Rural women face unique challenges in escaping domestic violence

Rina Arseneault releases her new report on Monday based on focus groups with counsellors and survivors

By Vanessa Blanch, CBC News Posted: May 30, 2016 11:58 AM AT Last Updated: May 30, 2016 2:08 PM AT


Women in rural New Brunswick face unique challenges in escaping intimate partner violence, according to the findings of a new report released by the Muriel McQueen Fergusson Centre on Monday.

Rina Arseneault, the associate director of the Muriel McQueen Fergusson Centre for Family Violence Research, said the project included interviews with survivors of domestic violence and the support workers who try to help them in New Brunswick.

She said there are more challenges to escape an abusive partner in rural settings for many reasons.

"It's farther away from urban centres where most of the services are located," Arseneault told Information Morning Moncton.

Travel can be difficult, particularly in the winter, and when limited transportation options could mean having to take the same ferry as their abuser to attend court, for example.

Other barriers include fears about being able to find employment, the lack of access to education, daycare, and health services, and inadequate housing and social services.

"Some of the other issues are certainly with small towns — so living in the same town as your partner."

Arseneault said more conservative attitudes in small communities can make it more difficult for women to come forward, especially if the woman isn't from the community but the man is.

"The community will have a tendency of being more supportive to him than to her because she's seen as an outsider," she said.

She said coming forward can also be more difficult in small towns because memories are long.

"If you are a family that has struggled then the community remembers that and so that family from generation to generation will be looked at differently," Arseneault explains.


Service cut in rural areas adds to challenge

Arseneault said besides community attitudes, rural women are also struggling because many services have been cut in small communities.

"One of [the services] that is not there in a lot of … rural communities is support groups for the women but also treatment groups for the men," she said.

"So even if the judge does say that he does have to go to treatment, if he doesn't have a way to get to the treatment there's a possibility he won't go."

Arseneault adds the justice system is very difficult to navigate and with fewer victim support workers and longer travel distances, challenges are compounded for women every step of the way.

"Calling the police is not easy, going to court is not easy … most of the time if she goes to court so will he," she said.

"So she will have to encounter him somewhere and so it could be the parking garage, which is a very difficult place to encounter your partner if you're scared of him."

Arseneault hopes the report, entitled Rural Realities Faced by Service Providers and Women Survivors of Intimate Partner Violence When Navigating the Justice System, will be the first step to improving support in rural communities by helping rural and urban service providers to work together and share what resources still exist.

"Depending on where you come from and depending on who you are you may receive all the support you need or you may be looked as somebody... asking for trouble."

In New Brunswick, 48 per cent of people live in rural areas in communities with less than 1,000 people.
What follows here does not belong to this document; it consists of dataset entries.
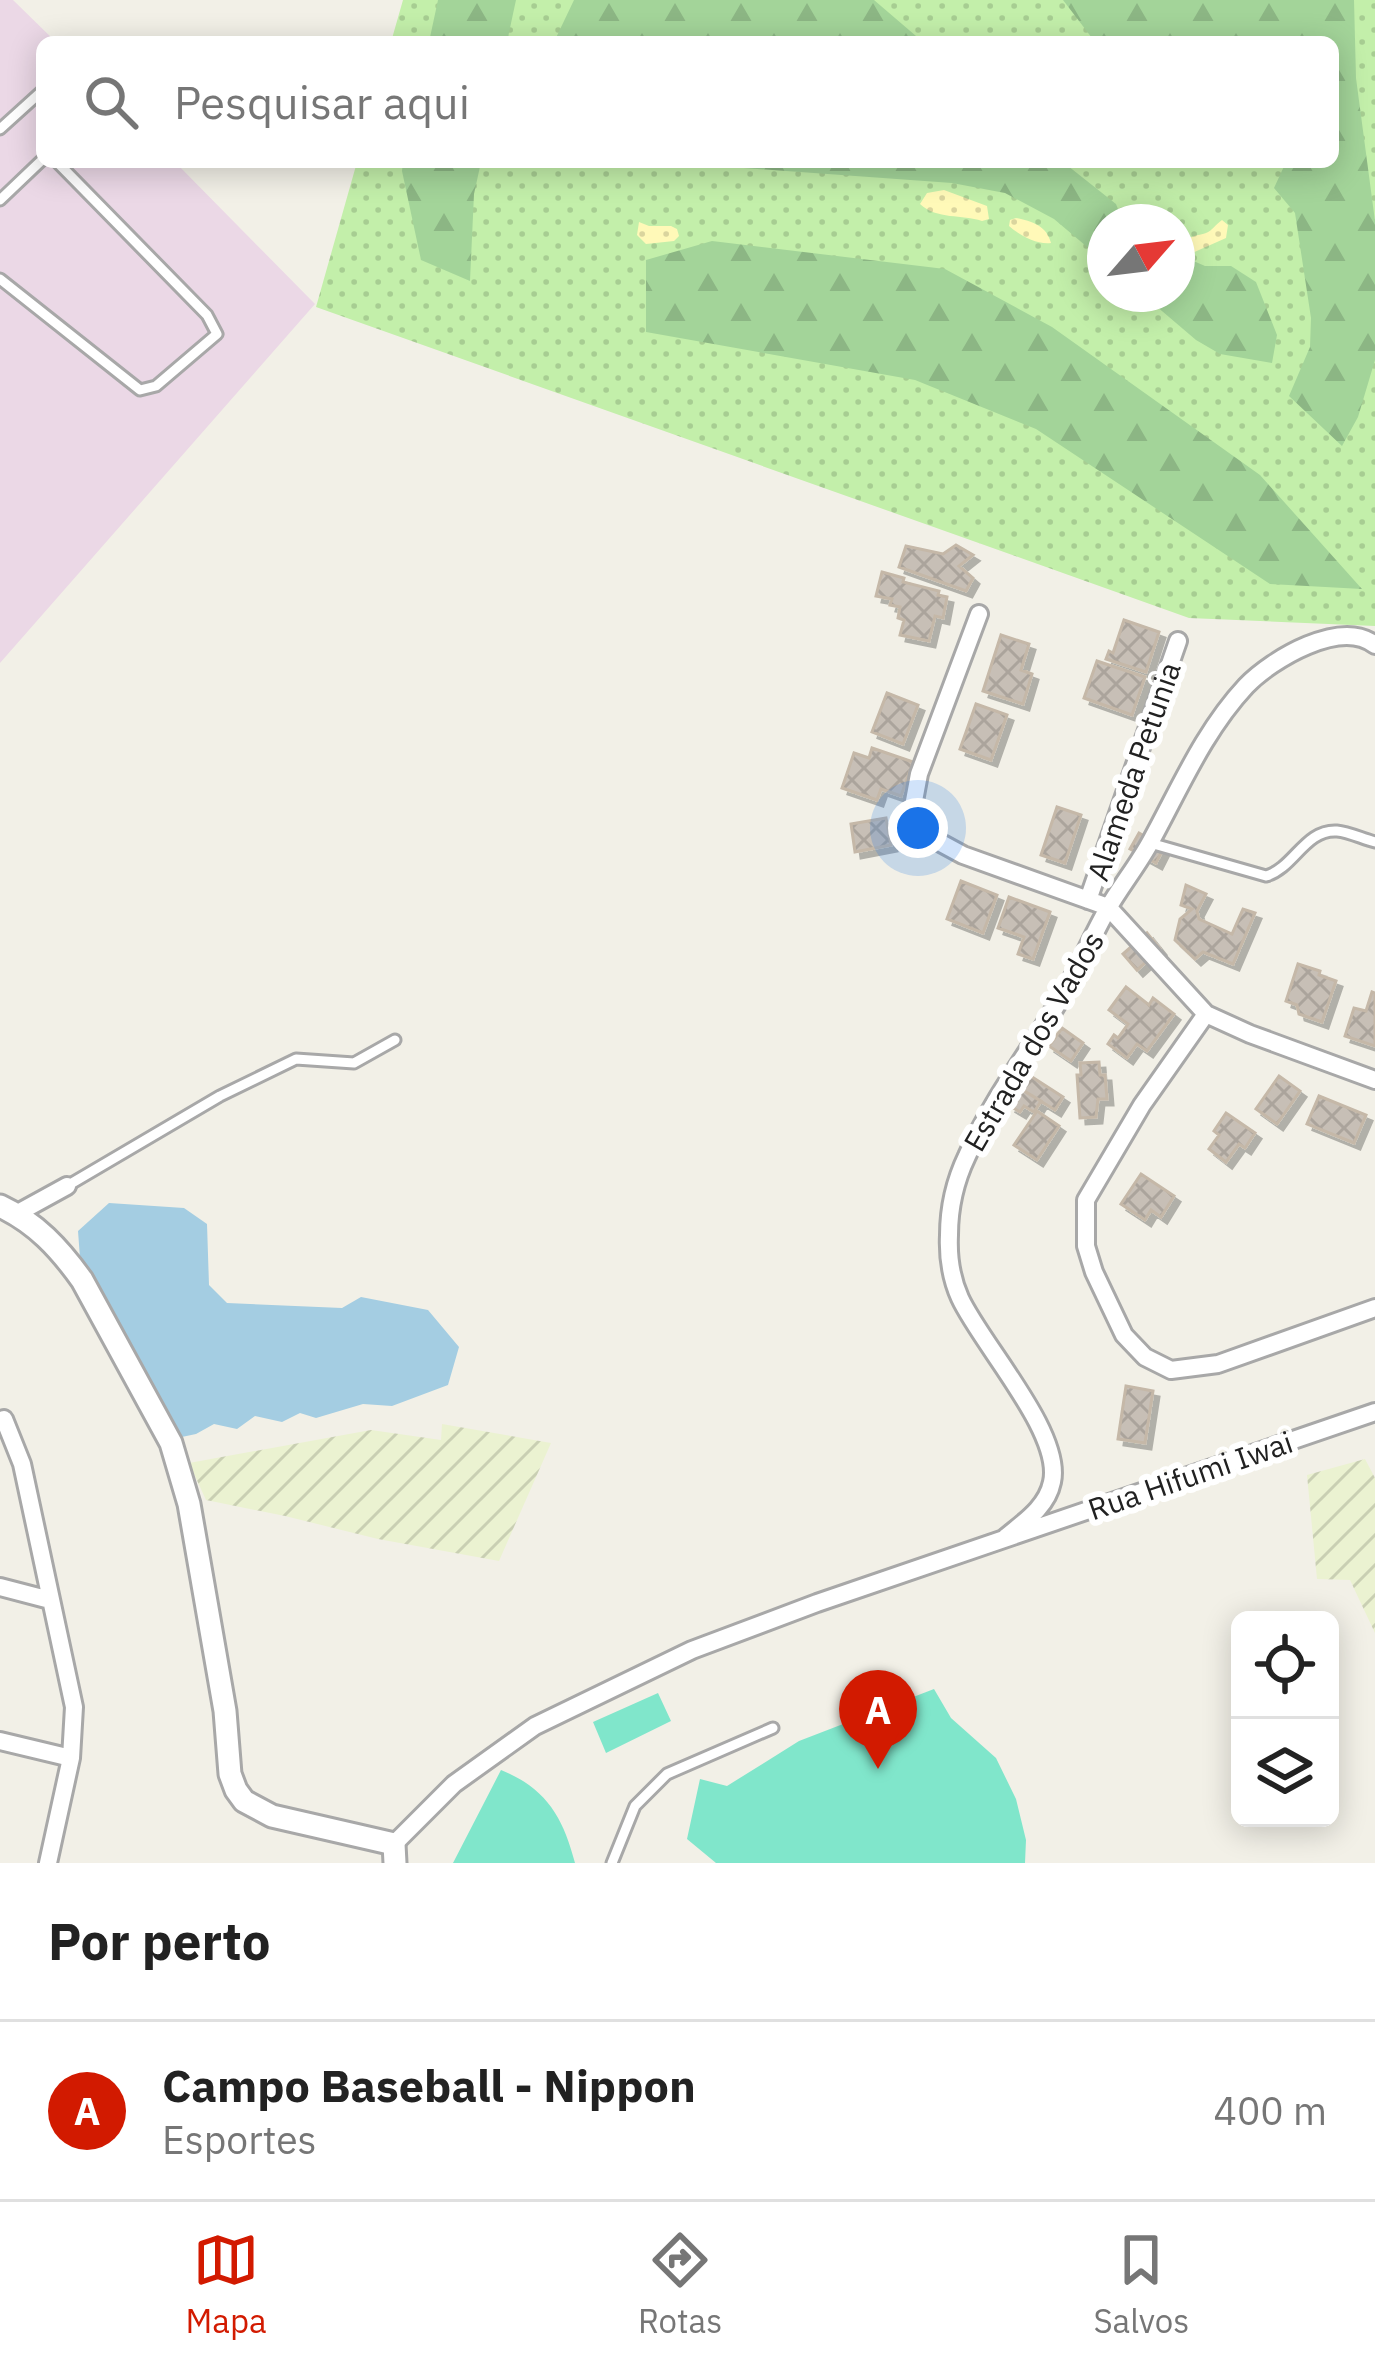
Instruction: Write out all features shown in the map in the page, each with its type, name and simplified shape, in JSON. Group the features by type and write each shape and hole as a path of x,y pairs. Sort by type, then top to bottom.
{"street":[{"path":"979,614 919,774 914,801 939,842 1108,908 1206,1014 1375,1080"},
{"name":"Estrada dos Vados","path":"1006,1537 1034,1513 1053,1479 1042,1433 957,1293 950,1265 950,1210 965,1159 1150,843 1200,748 1248,684 1269,667 1317,643 1350,635 1374,643"},
{"name":"Alameda Petunia","path":"1088,900 1178,641"},
{"path":"1206,1014 1142,1105 1085,1200 1085,1246 1124,1336 1145,1357 1171,1370 1218,1364 1375,1309"},
{"path":"8,1210 67,1186"},
{"path":"8,1210 45,1234 82,1280 171,1443 189,1504 236,1790 244,1801 272,1816 394,1854"},
{"name":"Rua Hifumi Iwai","path":"394,1854 454,1784 496,1752 535,1726 692,1650 1375,1412"},
{"path":"2,1418 22,1465 74,1707 70,1758 48,1863"},
{"path":"0,1587 50,1600"},
{"path":"0,1741 70,1758"}],"lane":[{"path":"0,129 36,96"},
{"path":"0,200 36,166"},
{"path":"0,279 140,391 156,386 217,334 207,315 63,168"},
{"path":"1150,843 1266,876 1277,872 1315,835 1336,831 1375,842"},
{"path":"67,1186 220,1096 296,1059 354,1063 395,1040"},
{"path":"612,1863 635,1806 667,1774 773,1728"}],"shaded area":[{"path":"0,0 13,0 50,36 36,36 36,168 181,168 315,304 0,663"}],"green space":[{"path":"403,0 1375,0 1375,626 1189,618 316,307 355,168 1339,168 1339,36 393,36"},
{"path":"438,0 516,0 508,36 430,36"},
{"path":"574,0 874,0 916,36 557,36"},
{"path":"1063,0 1354,0 1356,78 1375,221 1375,360 1358,417 1342,446 1289,396 1310,347 1311,318 1295,213 1274,188 1283,168 1339,168 1339,36 1090,36"},
{"path":"480,168 470,281 421,260 402,171"},
{"path":"744,168 1071,168 1116,204 1087,204 1087,247 1054,219 1005,193 952,183"},
{"path":"712,241 945,269 1052,327 1260,475 1362,589 1270,584 1036,429 915,380 646,332 646,260"},
{"path":"1195,262 1231,266 1256,282 1277,335 1272,363 1220,354 1163,312 1195,312"},
{"path":"442,1424 551,1443 499,1561 206,1500 189,1463 371,1430 441,1440"},
{"path":"1365,1459 1375,1478 1375,1633 1350,1580 1317,1579 1307,1475"},
{"path":"934,1689 951,1718 996,1758 1016,1799 1026,1840 1025,1863 716,1863 687,1839 700,1779 727,1786 799,1741"},
{"path":"658,1693 671,1721 606,1753 593,1722"},
{"path":"501,1770 530,1786 550,1806 575,1863 453,1863"}],"sand":[{"path":"944,190 987,206 989,219 942,215 920,204 927,193"},
{"path":"1010,220 1038,225 1051,243 1034,241 1013,229"},
{"path":"1222,220 1228,225 1226,238 1195,252 1195,237"},
{"path":"639,222 671,226 679,236 674,241 646,244 637,235"}],"water":[{"path":"109,1203 184,1208 207,1224 209,1285 227,1303 342,1308 361,1297 428,1310 459,1347 448,1385 392,1406 363,1404 316,1418 300,1413 282,1422 255,1416 237,1429 214,1424 177,1438 80,1258 78,1231"}],"building":[{"path":"956,545 973,555 959,566 973,578 966,591 899,567 906,546 943,554"},
{"path":"882,572 947,597 943,618 935,616 929,641 900,635 904,620 898,618 900,607 890,605 892,599 876,596"},
{"path":"1124,620 1159,632 1146,672 1106,659 1109,651 1113,653"},
{"path":"1001,635 1029,644 1021,670 1032,674 1023,704 983,691"},
{"path":"1097,661 1145,677 1132,715 1084,698"},
{"path":"887,693 918,705 903,744 872,732"},
{"path":"976,704 1007,715 991,760 960,749"},
{"path":"872,748 913,762 901,796 881,789 877,800 842,788 854,753 869,758"},
{"path":"1057,807 1081,815 1065,863 1041,855"},
{"path":"886,818 891,845 855,852 851,824"},
{"path":"1139,833 1164,847 1156,863 1130,849"},
{"path":"961,881 997,895 983,933 947,919"},
{"path":"1186,885 1206,894 1197,911 1199,919 1232,934 1243,909 1255,913 1233,964 1203,952 1195,959 1175,940 1180,919 1192,909 1181,905"},
{"path":"1009,897 1050,912 1033,959 1018,954 1024,937 998,928"},
{"path":"1147,933 1160,949 1137,970 1123,954"},
{"path":"1298,964 1336,981 1322,1022 1299,1014 1297,1005 1286,1001"},
{"path":"1126,987 1149,1005 1153,998 1174,1014 1147,1051 1137,1044 1127,1058 1108,1044 1128,1024 1109,1010"},
{"path":"1372,992 1375,1046 1345,1036 1354,1008 1366,1011"},
{"path":"1062,1028 1083,1043 1071,1061 1049,1046"},
{"path":"1099,1062 1107,1099 1098,1099 1096,1117 1080,1118 1080,1063"},
{"path":"1029,1075 1063,1097 1055,1110 1021,1089"},
{"path":"1279,1076 1300,1091 1277,1124 1256,1109"},
{"path":"1021,1089 1041,1101 1034,1112 1010,1106"},
{"path":"1319,1096 1366,1115 1354,1143 1307,1124"},
{"path":"1037,1111 1059,1126 1037,1160 1014,1145"},
{"path":"1226,1113 1255,1133 1226,1162 1209,1149"},
{"path":"1141,1174 1174,1196 1161,1217 1151,1210 1145,1220 1121,1204"},
{"path":"1126,1386 1153,1391 1145,1443 1118,1439"}],"place":[{"name":"Campo Baseball - Nippon","path":"878,1769"}]}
The project included focus groups held in anglophone and francophone communities, including Charlotte County, Restigouche County and in two First Nations communities in New Brunswick.

The report was launched by the Muriel McQueen Fergusson Centre For Family Violence Research and the New Brunswick Association of Social Workers during a workshop held at the Crowne Plaza in Fredericton on Monday morning.
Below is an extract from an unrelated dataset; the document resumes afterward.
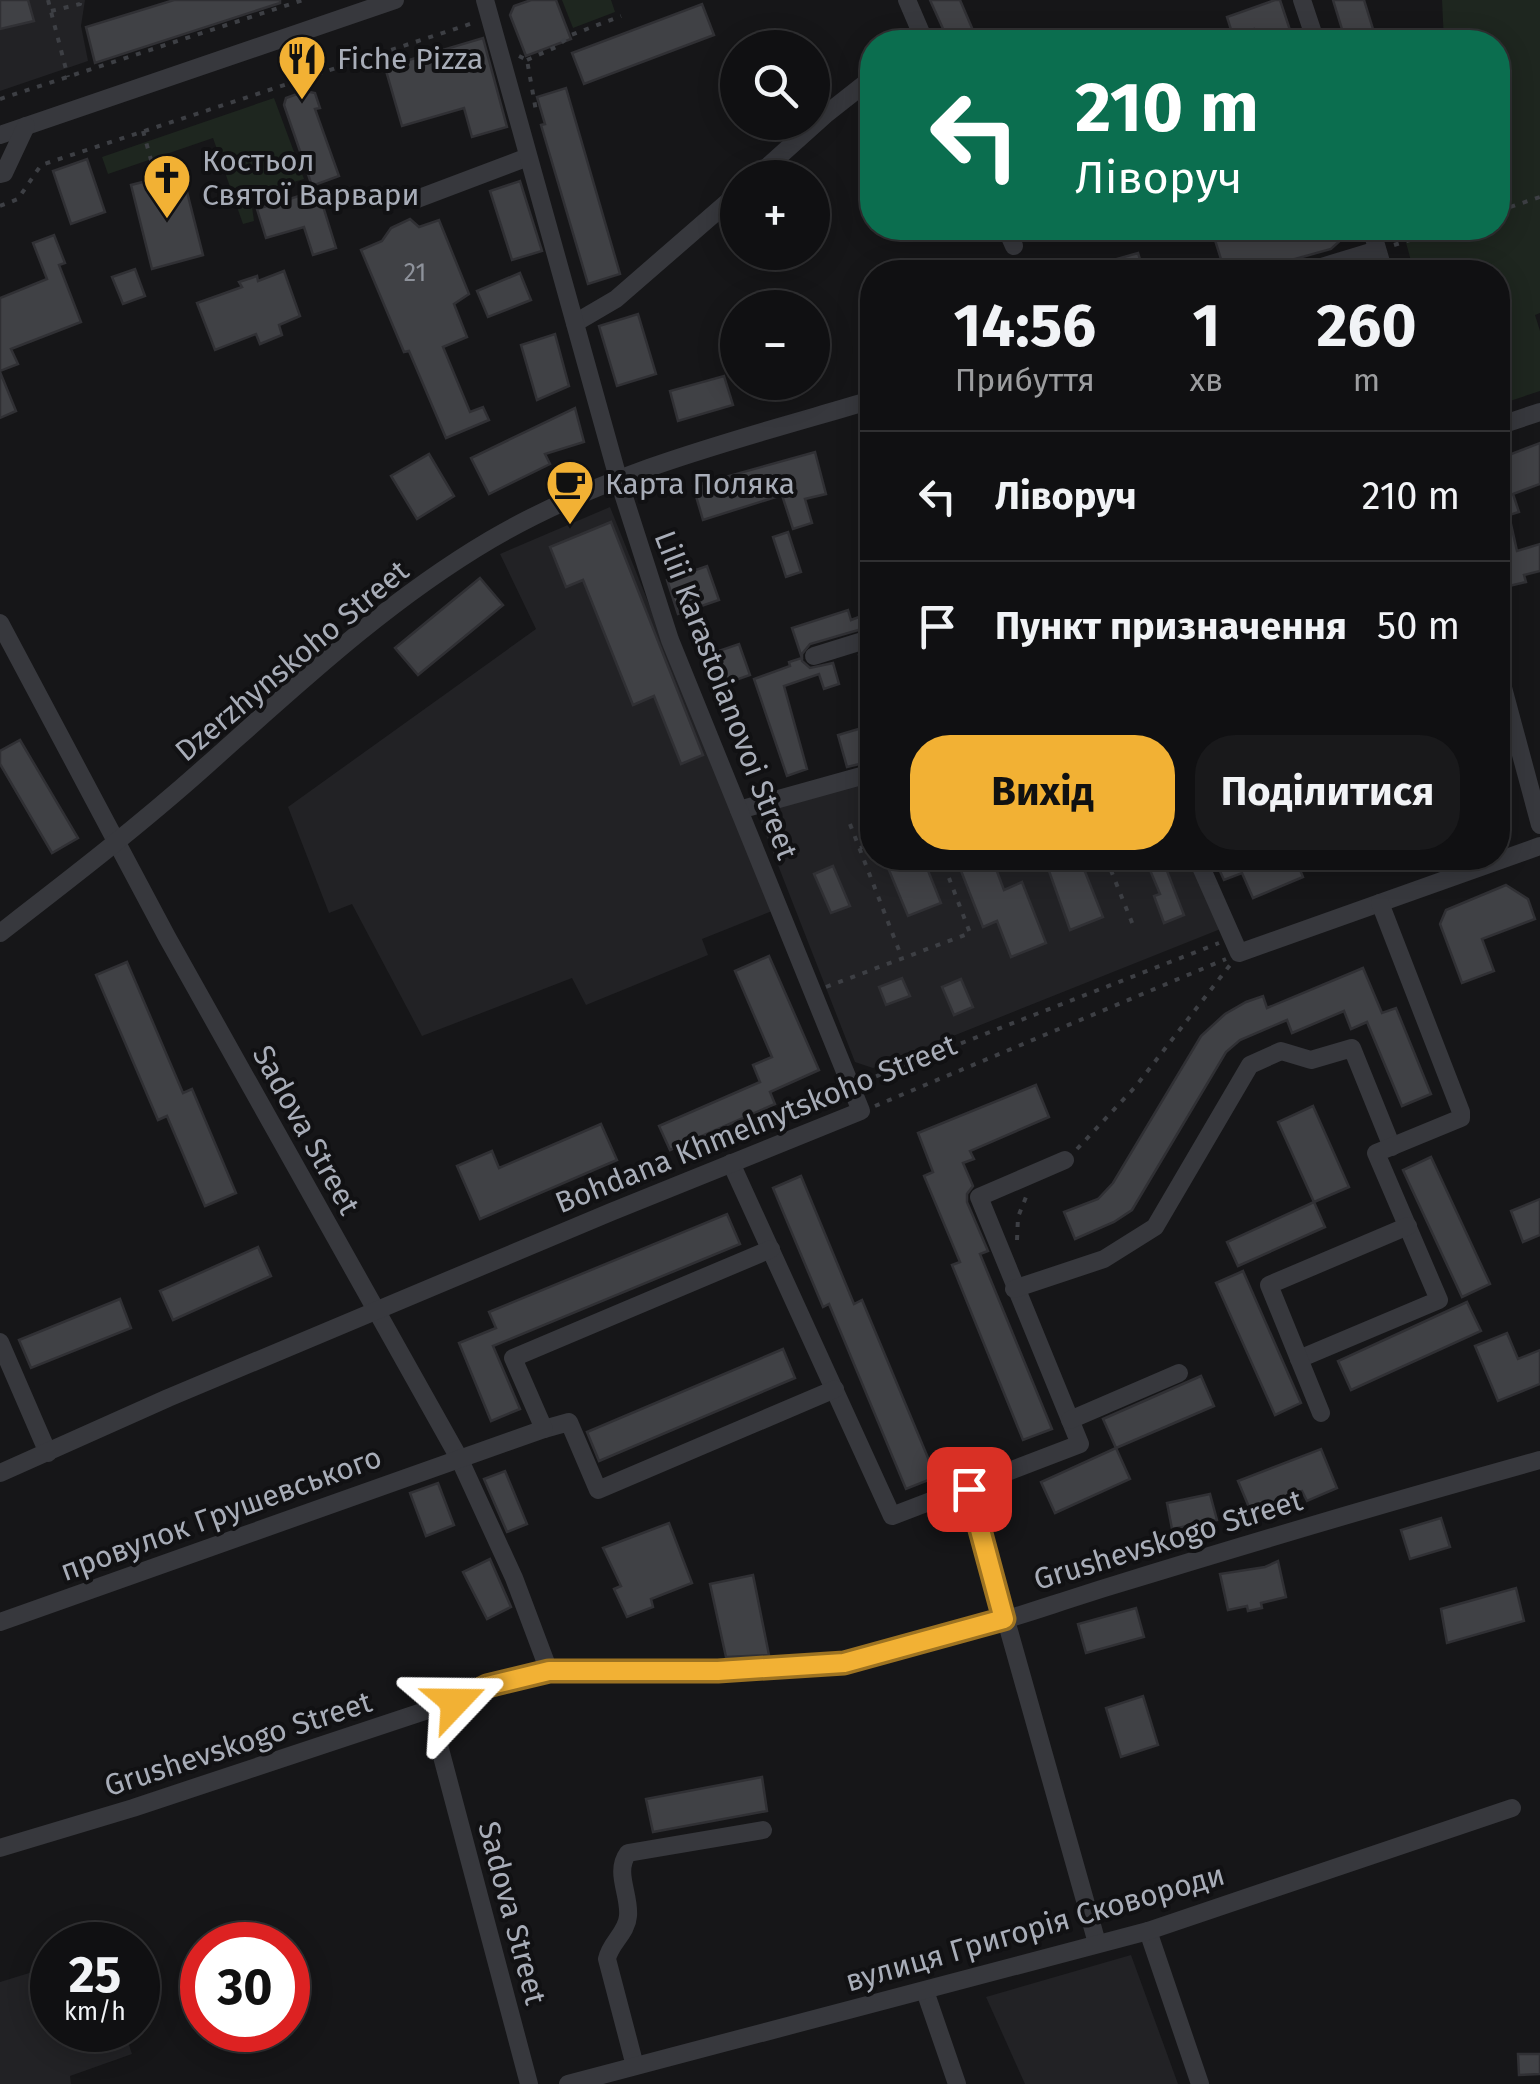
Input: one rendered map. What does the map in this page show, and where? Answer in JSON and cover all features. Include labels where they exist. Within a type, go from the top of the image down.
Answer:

'We promised to rural New Brunswick that we're going to be doing some steps towards being able to do something really concrete in order to move forward.'

- Rina Arseneault, associate director

"I've got to tell you, before I started this project [three years ago], I thought I knew the issues, and I thought I knew the opportunities," Arseneault told the crowd of service providers, academics, and policy makers from across the province.

"But I'm here to tell you today that I have a better handle, really what's happening in our rural communities and how amazing they are, how survival is really their second name."

The workshop included a panel and small group discussions aimed at coming up with "doable" recommendations.

"We really want to move this forward," said Arseneault. "We promised to rural New Brunswick that we're going to be doing some steps towards being able to do something really concrete in order to move forward - and moving with their help."

Recommendations from the workshop will be presented to the "leaders of New Brunswick," she said.

Intimate partner violence includes physical, emotional, sexual and economic abuse.